Copy every one of the entries below character for character, keeping each line as it stands.

STORED ROWS:
————

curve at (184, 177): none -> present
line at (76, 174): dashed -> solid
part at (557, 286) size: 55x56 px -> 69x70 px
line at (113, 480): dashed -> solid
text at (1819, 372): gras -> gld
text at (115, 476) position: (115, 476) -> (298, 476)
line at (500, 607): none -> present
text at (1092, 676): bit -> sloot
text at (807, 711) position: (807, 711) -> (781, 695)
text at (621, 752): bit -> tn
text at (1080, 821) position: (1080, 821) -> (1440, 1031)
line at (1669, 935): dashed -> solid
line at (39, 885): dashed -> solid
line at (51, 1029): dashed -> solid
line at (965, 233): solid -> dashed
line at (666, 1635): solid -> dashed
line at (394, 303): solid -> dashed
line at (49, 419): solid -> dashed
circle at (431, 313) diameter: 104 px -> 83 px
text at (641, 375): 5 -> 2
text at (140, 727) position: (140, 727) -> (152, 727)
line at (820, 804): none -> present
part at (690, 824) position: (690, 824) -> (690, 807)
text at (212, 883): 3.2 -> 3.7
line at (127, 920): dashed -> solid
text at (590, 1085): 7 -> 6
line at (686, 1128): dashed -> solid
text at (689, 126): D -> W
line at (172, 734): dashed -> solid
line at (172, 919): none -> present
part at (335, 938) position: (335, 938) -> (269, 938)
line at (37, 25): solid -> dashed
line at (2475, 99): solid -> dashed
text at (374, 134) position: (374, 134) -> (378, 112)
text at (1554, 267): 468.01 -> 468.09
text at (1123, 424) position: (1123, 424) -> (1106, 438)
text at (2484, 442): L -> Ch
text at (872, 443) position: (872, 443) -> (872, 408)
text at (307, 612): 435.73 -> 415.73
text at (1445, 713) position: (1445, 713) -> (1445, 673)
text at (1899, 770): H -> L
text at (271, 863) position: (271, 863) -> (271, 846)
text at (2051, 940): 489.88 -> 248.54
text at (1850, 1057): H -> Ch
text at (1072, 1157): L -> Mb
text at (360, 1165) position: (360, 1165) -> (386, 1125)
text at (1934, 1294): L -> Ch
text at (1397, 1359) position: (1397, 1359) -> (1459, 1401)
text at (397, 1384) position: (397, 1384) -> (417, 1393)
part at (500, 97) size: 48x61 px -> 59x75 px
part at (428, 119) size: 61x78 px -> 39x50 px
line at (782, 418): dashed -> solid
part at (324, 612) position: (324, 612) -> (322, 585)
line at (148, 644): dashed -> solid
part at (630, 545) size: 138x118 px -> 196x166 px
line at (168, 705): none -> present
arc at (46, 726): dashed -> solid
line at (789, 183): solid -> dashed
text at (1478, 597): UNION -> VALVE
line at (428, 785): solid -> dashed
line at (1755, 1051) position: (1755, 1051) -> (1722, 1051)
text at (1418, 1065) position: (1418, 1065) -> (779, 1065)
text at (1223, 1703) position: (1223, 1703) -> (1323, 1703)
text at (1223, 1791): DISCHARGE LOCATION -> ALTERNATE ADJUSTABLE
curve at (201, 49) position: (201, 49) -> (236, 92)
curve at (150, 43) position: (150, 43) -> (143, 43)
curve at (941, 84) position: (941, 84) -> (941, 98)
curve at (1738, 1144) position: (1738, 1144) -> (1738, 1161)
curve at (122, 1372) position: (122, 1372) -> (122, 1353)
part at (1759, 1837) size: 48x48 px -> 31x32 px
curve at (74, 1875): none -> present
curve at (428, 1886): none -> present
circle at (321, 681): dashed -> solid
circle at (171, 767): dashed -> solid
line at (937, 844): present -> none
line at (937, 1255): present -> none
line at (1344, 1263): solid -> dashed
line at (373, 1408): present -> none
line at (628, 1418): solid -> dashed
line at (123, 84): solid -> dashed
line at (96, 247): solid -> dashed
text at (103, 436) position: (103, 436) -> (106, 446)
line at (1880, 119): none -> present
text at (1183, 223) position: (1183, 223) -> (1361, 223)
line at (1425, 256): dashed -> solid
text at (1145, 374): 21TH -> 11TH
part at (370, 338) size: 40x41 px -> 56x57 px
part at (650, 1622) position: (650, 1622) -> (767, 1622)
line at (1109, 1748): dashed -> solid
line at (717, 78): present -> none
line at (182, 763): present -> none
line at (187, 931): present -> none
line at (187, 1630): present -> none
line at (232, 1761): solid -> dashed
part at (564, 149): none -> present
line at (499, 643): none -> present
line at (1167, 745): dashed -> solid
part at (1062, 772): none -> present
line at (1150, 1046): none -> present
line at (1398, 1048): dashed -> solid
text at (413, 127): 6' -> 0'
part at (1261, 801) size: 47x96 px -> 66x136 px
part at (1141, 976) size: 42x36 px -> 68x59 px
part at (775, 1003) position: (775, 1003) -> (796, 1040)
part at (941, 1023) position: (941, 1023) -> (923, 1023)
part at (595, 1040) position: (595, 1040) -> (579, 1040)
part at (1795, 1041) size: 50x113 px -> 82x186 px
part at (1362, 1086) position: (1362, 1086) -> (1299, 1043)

————

SOLUTION TO THE EXERCISE:
curve at (184, 177): none -> present
line at (76, 174): dashed -> solid
part at (557, 286) size: 55x56 px -> 69x70 px
line at (113, 480): dashed -> solid
text at (1819, 372): gras -> gld
text at (115, 476) position: (115, 476) -> (298, 476)
line at (500, 607): none -> present
text at (1092, 676): bit -> sloot
text at (807, 711) position: (807, 711) -> (781, 695)
text at (621, 752): bit -> tn
text at (1080, 821) position: (1080, 821) -> (1440, 1031)
line at (1669, 935): dashed -> solid
line at (39, 885): dashed -> solid
line at (51, 1029): dashed -> solid
line at (965, 233): solid -> dashed
line at (666, 1635): solid -> dashed
line at (394, 303): solid -> dashed
line at (49, 419): solid -> dashed
circle at (431, 313) diameter: 104 px -> 83 px
text at (641, 375): 5 -> 2
text at (140, 727) position: (140, 727) -> (152, 727)
line at (820, 804): none -> present
part at (690, 824) position: (690, 824) -> (690, 807)
text at (212, 883): 3.2 -> 3.7
line at (127, 920): dashed -> solid
text at (590, 1085): 7 -> 6
line at (686, 1128): dashed -> solid
text at (689, 126): D -> W
line at (172, 734): dashed -> solid
line at (172, 919): none -> present
part at (335, 938) position: (335, 938) -> (269, 938)
line at (37, 25): solid -> dashed
line at (2475, 99): solid -> dashed
text at (374, 134) position: (374, 134) -> (378, 112)
text at (1554, 267): 468.01 -> 468.09
text at (1123, 424) position: (1123, 424) -> (1106, 438)
text at (2484, 442): L -> Ch
text at (872, 443) position: (872, 443) -> (872, 408)
text at (307, 612): 435.73 -> 415.73
text at (1445, 713) position: (1445, 713) -> (1445, 673)
text at (1899, 770): H -> L
text at (271, 863) position: (271, 863) -> (271, 846)
text at (2051, 940): 489.88 -> 248.54
text at (1850, 1057): H -> Ch
text at (1072, 1157): L -> Mb
text at (360, 1165) position: (360, 1165) -> (386, 1125)
text at (1934, 1294): L -> Ch
text at (1397, 1359) position: (1397, 1359) -> (1459, 1401)
text at (397, 1384) position: (397, 1384) -> (417, 1393)
part at (500, 97) size: 48x61 px -> 59x75 px
part at (428, 119) size: 61x78 px -> 39x50 px
line at (782, 418): dashed -> solid
part at (324, 612) position: (324, 612) -> (322, 585)
line at (148, 644): dashed -> solid
part at (630, 545) size: 138x118 px -> 196x166 px
line at (168, 705): none -> present
arc at (46, 726): dashed -> solid
line at (789, 183): solid -> dashed
text at (1478, 597): UNION -> VALVE
line at (428, 785): solid -> dashed
line at (1755, 1051) position: (1755, 1051) -> (1722, 1051)
text at (1418, 1065) position: (1418, 1065) -> (779, 1065)
text at (1223, 1703) position: (1223, 1703) -> (1323, 1703)
text at (1223, 1791): DISCHARGE LOCATION -> ALTERNATE ADJUSTABLE
curve at (201, 49) position: (201, 49) -> (236, 92)
curve at (150, 43) position: (150, 43) -> (143, 43)
curve at (941, 84) position: (941, 84) -> (941, 98)
curve at (1738, 1144) position: (1738, 1144) -> (1738, 1161)
curve at (122, 1372) position: (122, 1372) -> (122, 1353)
part at (1759, 1837) size: 48x48 px -> 31x32 px
curve at (74, 1875): none -> present
curve at (428, 1886): none -> present
circle at (321, 681): dashed -> solid
circle at (171, 767): dashed -> solid
line at (937, 844): present -> none
line at (937, 1255): present -> none
line at (1344, 1263): solid -> dashed
line at (373, 1408): present -> none
line at (628, 1418): solid -> dashed
line at (123, 84): solid -> dashed
line at (96, 247): solid -> dashed
text at (103, 436) position: (103, 436) -> (106, 446)
line at (1880, 119): none -> present
text at (1183, 223) position: (1183, 223) -> (1361, 223)
line at (1425, 256): dashed -> solid
text at (1145, 374): 21TH -> 11TH
part at (370, 338) size: 40x41 px -> 56x57 px
part at (650, 1622) position: (650, 1622) -> (767, 1622)
line at (1109, 1748): dashed -> solid
line at (717, 78): present -> none
line at (182, 763): present -> none
line at (187, 931): present -> none
line at (187, 1630): present -> none
line at (232, 1761): solid -> dashed
part at (564, 149): none -> present
line at (499, 643): none -> present
line at (1167, 745): dashed -> solid
part at (1062, 772): none -> present
line at (1150, 1046): none -> present
line at (1398, 1048): dashed -> solid
text at (413, 127): 6' -> 0'
part at (1261, 801) size: 47x96 px -> 66x136 px
part at (1141, 976) size: 42x36 px -> 68x59 px
part at (775, 1003) position: (775, 1003) -> (796, 1040)
part at (941, 1023) position: (941, 1023) -> (923, 1023)
part at (595, 1040) position: (595, 1040) -> (579, 1040)
part at (1795, 1041) size: 50x113 px -> 82x186 px
part at (1362, 1086) position: (1362, 1086) -> (1299, 1043)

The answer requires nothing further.